ヒロシのWorld NEWS

世界のニュースを日本語でお届け!

セクハラ「Me Too(私もよ!)」:英・豪ともに国を挙げて調査開始! (BBC-News, June 20, 2018)

https://ichef.bbci.co.uk/news/800/cpsprodpb/FDEA/production/_102120056_b2f7b54b-7ed5-4d76-80fb-55eeecb8edf7.jpg

  「harassment (ハラスメント)」の「harass」には「謂われ」がある。
 「ホレッ!」と犬をけしかける。これをかってドイツ語では「hare!」と言った。それがフランス語で「harer (犬をけしかける:set a dog on)」の動詞として使われ、英語の「harass(ネチネチした嫌がらせで相手を悩ます)」の動詞あるいは古くは名詞の由来となった。

 「sexual harassment」は「性的嫌がらせ」と訳されることもあるが、公文書などでも「セクシャル・ハラスメント」あるいはその省略形の「セクハラ」が使用されることが多い。日本では、「改正男女雇用機会均等法」が 2007年4月1日に施行され、企業、法人、大学などの事業主に対して「セクハラ防止対策」が義務づけられた。しかし、その後10年が経過し、人々の関心は「セクハラ」から遠ざかっていた。

 それが突然「The New York Times [April 1, 2017]」に発表されたハリウッドのボス「ハーヴェイ・ワインシュタイン(Harvey Weinstein)」の記事で、「Me Too」の声が一挙に高まった。その後、ボスは「sexual harassment (セクシャル・ハラスメント)」、「sexual assault (性的暴行」の疑いで逮捕。ただし、本人は、ほとんどの犯罪者と同様、罪を認めず、頑なに否定し続ける。

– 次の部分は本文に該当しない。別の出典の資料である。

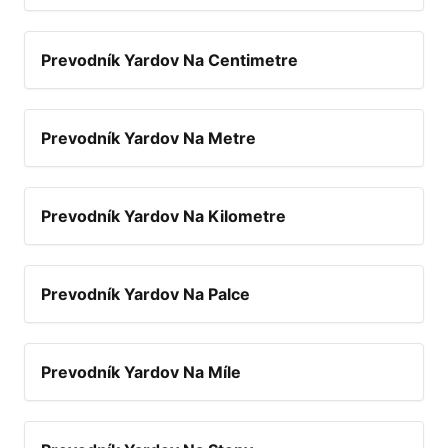
Prevodník Yardov Na Centimetre
Prevodník Yardov Na Metre
Prevodník Yardov Na Kilometre
Prevodník Yardov Na Palce
Prevodník Yardov Na Míle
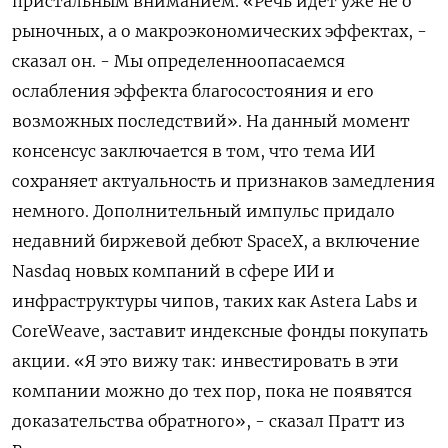
пристальным вниманием. «Речь идет уже не о
рыночных, а о макроэкономических эффектах, -
сказал он. - Мы определенноопасаемся
ослабления эффекта благосостояния и его
возможных последствий». На данный момент
консенсус заключается в ‌том, что тема ИИ
сохраняет актуальность и признаков замедления
немного. Дополнительный импульс придало
недавний биржевой дебют SpaceX, а включение
Nasdaq ‌новых компаний в сфере ИИ и
инфраструктуры чипов, таких как Astera Labs и
CoreWeave, заставит индексные фонды покупать
акции. «Я это вижу так: ​инвестировать в эти
компании можно до тех пор, пока не появятся
доказательства обратного», - сказал Пратт ‌из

 権力と人事権を振りかざし、「思い込みが激しい、我がまま勝手な男の、恥知らずなふるまい」に対して、これまで、仕事を続けたい一心で、「我慢に我慢」を重ねて来た女性たちが「NO!」を突きつけ、告発に乗り出したのた。

 隠れていた、あるいは隠されていた「sexual harassment (セクシャル・ハラスメント)」の実態は、オーストラリアでも「ご多分に漏れず(among good company)」の状態だった。
「The Australian Human Right Commission (オーストラリア人権委員会AHRC)」の、15歳以上を対象にした調査によると、職場でセクシャル・ハラスメントを受けたことのある人は20%以上。
 もちろん、オーストラリアでも「ハラスメント防止対策法」が存在し、どの職場でも「ハラスメント防止対策ガイドライン」の設定が義務づけられているはずだ。それなのに、セクシャル・ハラスメントが蔓延している事実は、法的な拘束力が機能していないことを意味する。

"Under Australian law, sexual harassment is defined as any unwelcome sexual advance of conduct of a sexual nature where someone feels offended, humiliated or intimidated."

[ オーストラリアの法律によると、セクシャル・ハラスメントとは、『相手に嫌悪感を与える、いかなる性的誘惑あるいは性的な言動』と定義され、相手が不快、屈辱、恐怖を感じるならば、その言動はハラスメントに認定される。]

 オーストラリア政府は、「Me Too」運動に押されて、ついに、その重い腰をあげた。職場のセクシャル・ハラスメントに関する実態調査を全国的規模で実施すると発表したのだ。
 なお、イギリスでは、今年初め、すでに「議会特別委員会」が主導し、セクシャル・ハラスメントの調査を開始している。

 ただし、これは個人の意見だが、各国の政府が、どんなに優れた「法律」を制定し、かつ国中の職場に、どんなに優れた「ハラスメント防止マニュアル」を作成させても、権力者が「トップダウン」と称して、誰憚(はばか)ることなく「権力を行使できる組織」では、「弱い立場の人」を公正に守ることは不可能。
 
 それは、この 5月に起きた「日大アメフト部監督の傲慢な事件」で明らかなことだ。 ヒトラーを嫌い、どこかの国の独裁者あるいは独裁的なボス (官僚はリーダーとも言う) を嫌いだと言いつつも、官庁、法人、企業そして大学までもが「トップダウン」方式に移行し、組織のボスが全権を握る風潮がまかりとおる。
 すると、権力者あるいはその取り巻きに都合の良いことだけが優先され、都合の悪いことはウヤムヤ、もしくは事実の記録や証拠が隠蔽されることは、これまでも数多く報道されたとおりだ。

 なぜ、古代ローマは独裁者 (dictator) を嫌い、「元老院 (senatus)」体制を命がけで守ろうとしたのか。なぜ、弘法大師 空海は「上から下を支配する構造宇宙」を嫌い、その思いを「胎藏マンダラ」で表現しようとしたのか。せめて心ある人には、今一度考えてもらいたい。